Czechia holds the key to a waterway of European importance. The Czech Republic is said to be the heart of Europe. And this saying is more than true. It is the heart from which two of Europe’s three most essential arteries emanate. These arteries are the Oder and the Elbe.
A few hundred kilometers of water canals could turn Czechia into a state through which a large part of European trade could flow uninterrupted. Why not take this opportunity when nature itself offers the connection? Unfortunately, many ordinary people and green activists are wholeheartedly against it.
Building a better connection
The Danube-Oder-Sea Canal project is a unique project which aims to connect three seas: the Black Sea, the Baltic Sea, and the North Sea. It would directly connect the landlocked Czech Republic with three major European ports. German Hamburg on the Elbe, Polish Szczecin on the Oder, and Romanian Braila on the Danube.

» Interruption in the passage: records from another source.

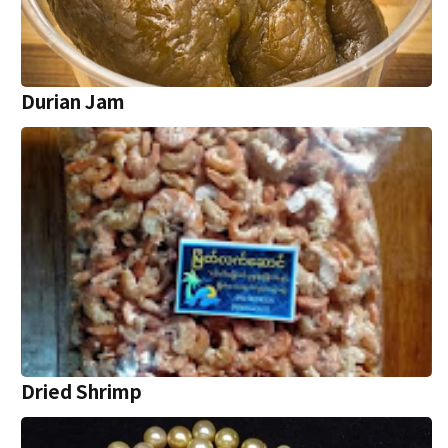
Durian Jam
Dried Shrimp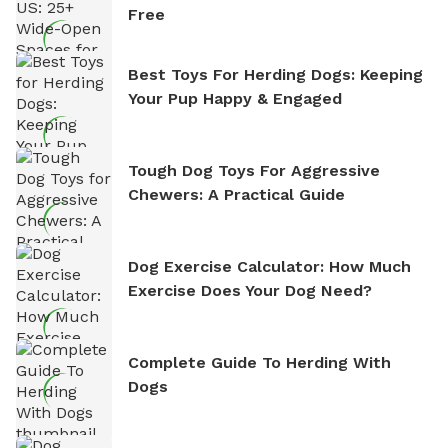
Free
Best Toys For Herding Dogs: Keeping
Your Pup Happy & Engaged
Tough Dog Toys For Aggressive
Chewers: A Practical Guide
Dog Exercise Calculator: How Much
Exercise Does Your Dog Need?
Complete Guide To Herding With
Dogs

To fully understand the importance of this transnational European project, it is essential to remember that the Czech Republic is the only country among the 27 EU Member States that is not connected to the sea either directly or by a quality waterway. Suppose we supplement the abovementioned with information that 40-60% of the price of each good is the cost of transport. In that case, we can conclude that the Czech Republic is increasingly sinking into economic isolation within the EU.
A total of three phases make up the project. If the construction started now, the final phase would be completed in 2040. What could be the cost of the investment? Before the current crisis began, the entire cost was estimated at €24.4 billion. If you think that the primary project of the Danube-Oder-Elbe canal is ambitious, wait until you hear about its original design, drafted in the second half of the last century.
The initial project assumed further interconnection of European rivers. The project’s second phase was to connect the Oder and Vistula rivers at the Czech-Polish border. In this phase, the connection of the Czech Republic with the Polish city of Gdańsk would take place. Phase three was then to bring about the connection of the Rhine River with the Danube. This link would take the boats from the Czech Republic through Germany to the Netherlands, Belgium, and France.
Room for hope
Unfortunately, only phase three of the whole waterway project was executed, and as a result, you can find the Rhine–Main–Danube Canal on the European map. Phases one and two of the European Waterway System are still missing. But don’t lose hope just yet. Even today, many voices call for the Danube-Oder-Elbe Canal’s execution, including Czech President Milos Zeman, the most vocal proponent of the project. In opposition to him stands a large coalition of forces. They range from ordinary people living in surrounding areas of the rivers through ecology groups to economists who argue that the canal is obsolete, and the costs outweigh the benefits.
Although the canal’s creation is nowhere in sight, the project remains in the hopes of many Czech hearts to achieve European economic prominence. And who knows, maybe the long-forgotten dream will come true in today’s challenging economic and political times. The Danube-Oder-Elbe canal project would make the Three Seas Initiative nations a strategic partner for Western Europe’s economically more powerful states. But it would have to overcome strong domestic opposition first.